(Data listing):
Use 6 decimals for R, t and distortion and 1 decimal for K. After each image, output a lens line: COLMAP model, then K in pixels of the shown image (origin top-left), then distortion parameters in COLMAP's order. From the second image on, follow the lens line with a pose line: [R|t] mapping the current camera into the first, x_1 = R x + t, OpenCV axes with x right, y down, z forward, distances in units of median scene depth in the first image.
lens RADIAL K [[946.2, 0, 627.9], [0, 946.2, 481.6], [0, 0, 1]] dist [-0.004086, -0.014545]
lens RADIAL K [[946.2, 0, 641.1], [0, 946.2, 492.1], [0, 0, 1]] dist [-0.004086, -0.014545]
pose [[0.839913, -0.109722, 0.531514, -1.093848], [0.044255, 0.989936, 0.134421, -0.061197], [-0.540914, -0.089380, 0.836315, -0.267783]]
...
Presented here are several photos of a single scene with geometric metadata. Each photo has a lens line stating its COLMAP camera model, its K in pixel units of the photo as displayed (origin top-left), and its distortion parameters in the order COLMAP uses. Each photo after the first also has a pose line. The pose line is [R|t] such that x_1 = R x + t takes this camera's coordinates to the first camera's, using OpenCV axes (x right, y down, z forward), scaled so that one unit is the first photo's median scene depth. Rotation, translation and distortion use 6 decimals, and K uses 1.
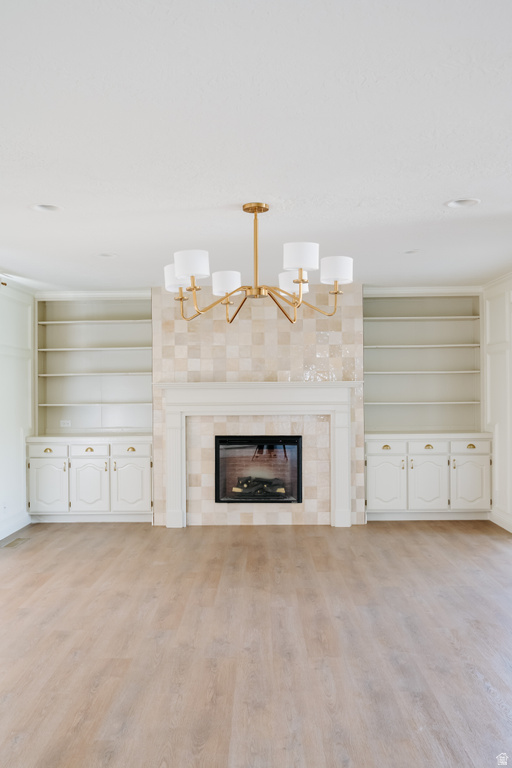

(Exercise goal): Reproduce verbatim the entries from the line containing "Use 6 decimals for" up to and including the line containing "492.1], [0, 0, 1]] dist [-0.004086, -0.014545]".

(Result of this task):
Use 6 decimals for R, t and distortion and 1 decimal for K. After each image, output a lens line: COLMAP model, then K in pixels of the shown image (origin top-left), then distortion parameters in COLMAP's order. From the second image on, follow the lens line with a pose line: [R|t] mapping the current camera into the first, x_1 = R x + t, OpenCV axes with x right, y down, z forward, distances in units of median scene depth in the first image.
lens RADIAL K [[946.2, 0, 627.9], [0, 946.2, 481.6], [0, 0, 1]] dist [-0.004086, -0.014545]
lens RADIAL K [[946.2, 0, 641.1], [0, 946.2, 492.1], [0, 0, 1]] dist [-0.004086, -0.014545]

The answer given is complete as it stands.